During the Saber Strike exercise, WinTAK could link these mission command nodes using cell data and provided a platform for distributive planning and improved synchronization resulting in more informed decision making. However, WinTAK provides a separate communications platform and common operating picture and does not link the Army’s mission command systems into a larger picture or allow access to mandated systems of record.

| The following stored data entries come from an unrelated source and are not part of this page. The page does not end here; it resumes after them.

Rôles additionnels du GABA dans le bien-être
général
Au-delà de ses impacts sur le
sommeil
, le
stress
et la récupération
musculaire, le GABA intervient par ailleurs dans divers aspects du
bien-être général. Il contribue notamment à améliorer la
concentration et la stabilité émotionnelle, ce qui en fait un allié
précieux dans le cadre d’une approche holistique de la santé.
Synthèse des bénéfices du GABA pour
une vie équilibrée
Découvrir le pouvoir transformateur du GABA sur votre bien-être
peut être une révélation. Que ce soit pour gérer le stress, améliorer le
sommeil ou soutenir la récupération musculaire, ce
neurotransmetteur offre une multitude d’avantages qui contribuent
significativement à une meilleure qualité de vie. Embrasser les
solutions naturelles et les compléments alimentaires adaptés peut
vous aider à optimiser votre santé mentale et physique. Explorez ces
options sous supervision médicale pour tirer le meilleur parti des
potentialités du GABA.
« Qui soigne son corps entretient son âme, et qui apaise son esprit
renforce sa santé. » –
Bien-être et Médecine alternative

Until the upper TI finds an on-the-move capability, faster set up and smaller signature, it appears commanders must make a choice. Larger mission command nodes using the satellite transportable terminal and command post node system provide increased situational awareness at the cost of signature. Smaller nodes or more frequent moves obstruct informed decision making, collaborative planning and synchronized operations as connections with Army mission command systems are broken and reestablished, but it might keep warfighters alive.

Exercise Saber Strike demonstrated that the technology to provide near instantaneous, resilient, on-the-move communication is available. However, instead of providing a standard solution to the problem, the Army needs to test and innovate across multiple squadron level formations, relying on warfighter feedback rather than only using network integration evaluations.

An evolutionary approach could be used. The Army recently used an “adapt-and-buy” method of acquisition for the Stryker Dragoon, which took less than two years from funding to prototype delivery. This is far faster than the standard acquisition process with long procurement timelines that provide the optimal solution far too late.

If a similar rapid procurement approach is taken to mission command nodes at the squadron level, the service could optimize faster and keep up with technology. This is especially true if the Army moves away from a lowest price technically acceptable consumer solution and toward a customer-based, best-value solution. Additionally, the service can work with companies during testing and, through immediate user feedback, update software and hardware.

The capabilities to meld communications systems effectively are available. For warfighters to succeed on the future battlefield, a transformation in acquisition methods is crucial to taking advantage of cutting-edge technologies based on lessons learned and user input.

Maj. Michael L. Hefti, USA, is the operations officer, 2nd Squadron, 2nd Cavalry Regiment. Lt. Col. Christopher D. L’Heureux, USA, is the squadron commander, 2nd Squadron, 2nd Cavalry Regiment.